The four-toed Nebishes are surely the most dominate species on the planet as nearly every other lifeform has been made extinct. On the brink of extinction is the five-toes human, a smattering of whom live on the surface where the Nebishes find conditions deadly. The five-toes pillage the fields of calories and largely live a hand-to-mouth existence, among them are five-toed outcasts and non-conformists from The Hive. When one of these five-toes comes across an ancient piece of technology, the figurative wheels are set in motion to begin the uprising against The Hive—but the five-toes don’t understand their place in the upheaval and how are they supposed to battle three trillion Nebishes with their just-as-obedient machines?

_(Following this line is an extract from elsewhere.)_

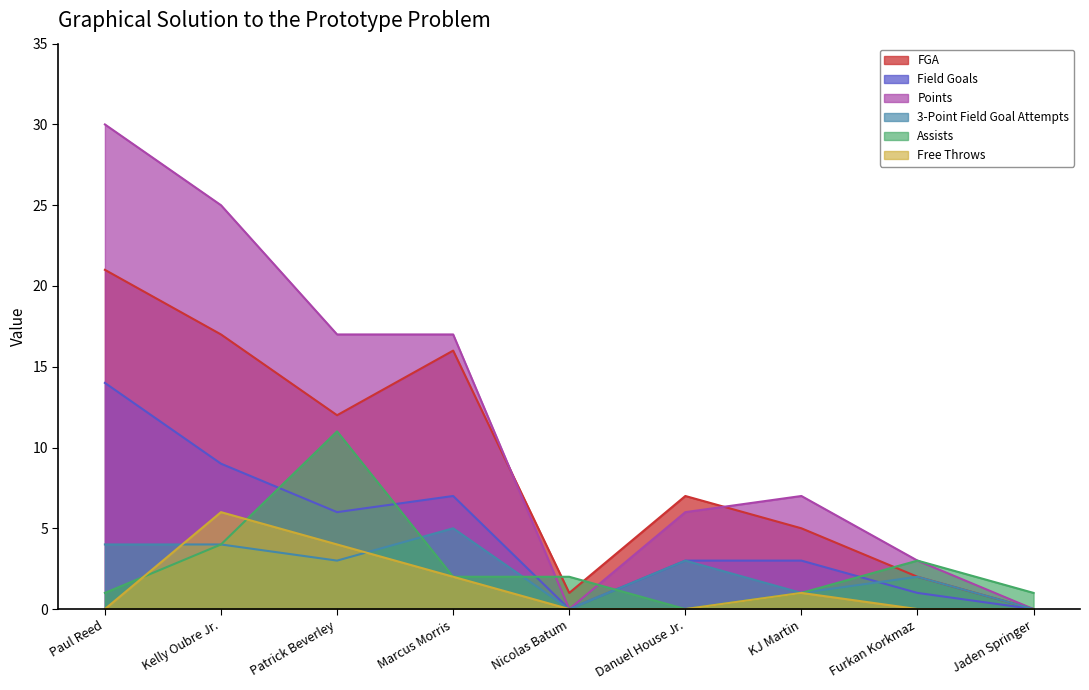

True or false: Field Goals has more than 0 interior local peaks.

True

The Hive is much too stable—evolving in terms of millions of years, and then toward death. It lives by the status quo—only becoming competitive when faced with another hive. Then it does only what is necessary for survival—no more. It can come into being wherever your species is too successful—a product of population density. (272)
Continually inventive and written with extensive medical English (i.e. edematous, seborrheic, edentulous, squamous), diagnostic English, and acronyms, the whole package is a bizarre and intriguing kaleidoscope of imagination. Ultimately, however, this strong current of invention is too swift for the inexperienced author as the plot takes on too much just prior to a mildly unsatisfying conclusion… but it was also ripe for its sequel, The Godwhale (1974).